Шла своими глазами посмотреть, что там делается, можно ли брату?
Очень было густо в конце Невского. И вся Знаменская площадь невиданно залита народом — возбуждённым, бездельным, чего-то ожидающим, — благо не беспокоили их ни в какую сторону трамваи, ни со Старо-Невского, ни по Лиговке. У памятника стояли с красными флагами, руками размахивали, не слышно. И полиции в этом толпяном море не было видно, и на конях не возвышались, ни казаки.
И внутри вокзала толпилось народа больше, чем могло бы уехать или встречать. Может быть грелись.
А у кассы — не много людей. Стала в очередь.
Почему он так ослабел? Почему он так потерял опору? В самом себе. И в любви? Кто любит — тот всегда силён.
Заносы на Николаевской дороге прекратились, поезда возвращались в расписание. На сегодняшний поздний вечер — были билеты, правда, не слишком хорошие. Но Вера решилась не брать.
Затруднений с Виндавской дорогой не оказалось, перекомпостировали на Москву на завтра, на 11 утра. Ну, вот так хорошо.
На площади стояло и переливалось всё то же самое. Страшновато было возвращаться опять по Невскому, но иначе много крутить. Да все валили. Вера пошла теперь по другой стороне, не там, где был взрыв.
Осенью уезжал такой стремительно-счастливый, всё в нём пело. А сейчас узнать нельзя.

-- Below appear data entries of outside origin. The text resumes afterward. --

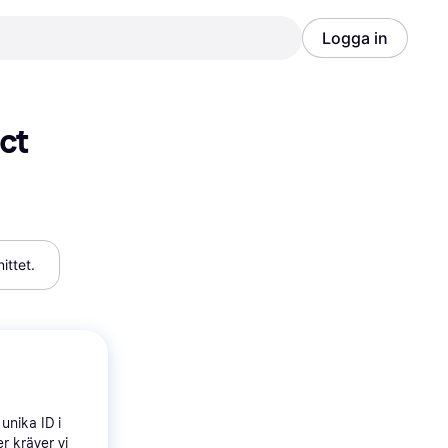
Logga in
Annons
Annons
ct
ittet.
unika ID i
r kräver vi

Трое полицейских стояло против Николаевской улицы. Их не трогали.
И на углу Владимирского тоже трое. Но к ним подтеснялась толпа, и на вериных же глазах — бросились. Один городовой вытянул вверх руку, выстрелил из револьвера, другой выхватил шашку, она мелькнула высоко над головами, всем видно, — но тут раздался новый выстрел, и шашка рухнула. И была толчея, толчея, несколько криков, — и можно было идти дальше. И Вера быстро пошла по тротуару, не оглядываясь. Говорили, что полицейских разоружили, и только.